Bruce Anderson

Some consumer advice: do not sell your daughter for a bottle of 90-year-old port

Oh, and don’t bother reading George Meredith

Novelist and poet George Meredith . Cartoon by 'Max', Vanity Fair, 1896 [Photo by Edward Gooch/Edward Gooch/Getty Images] 
issue 24 May 2014

Port, or Hermitage? This does not refer to personal consumption. I was trying to remember Meredith’s Egoist, in which one of the principal characters seeks to coerce his daughter into marriage, in order to have unlimited access to his putative son-in-law’s ancient wines. That could give rise to an interesting moral speculation.

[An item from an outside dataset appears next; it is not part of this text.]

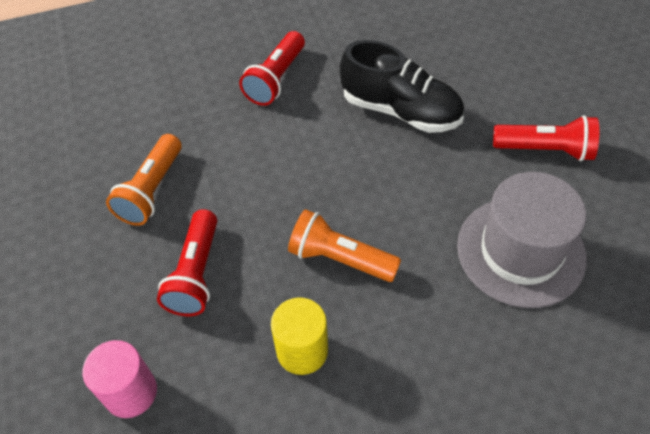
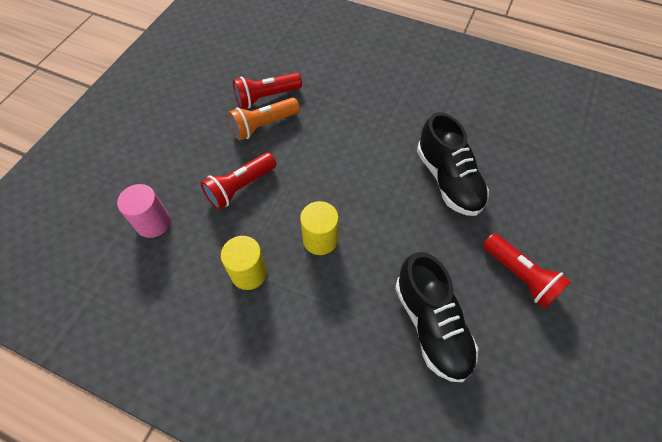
camera: 40 degrees right, 5 degrees up
(276, 79) = (392, 108): red flashlight -> red flashlight (266, 97)
(340, 258) = (320, 239): orange flashlight -> yellow cylinder
(520, 251) = (431, 325): grey hat -> black shoe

I raised the question in a club, one of the few surviving places in Britain where free speech is possible. There was a desire for further and better particulars: which wine were we talking about, and what about the daughter? Was she an easy-on-the-eye, generally obedient creature, a pleasure to have about the place, or…. Someone quoted Lord Tottering, from one of those splendid cartoons in Country Life. At a party, Tottering and a chum are confronted by a roomful of gyrating teenage females. His Lordship comes to a conclusion: ‘The number of daughters a chap has must be related to his wickedness in a previous existence.’

There was a cautious endorsement of trading daughters for wine, and the subject gave rise to merriment, which is more than Meredith does.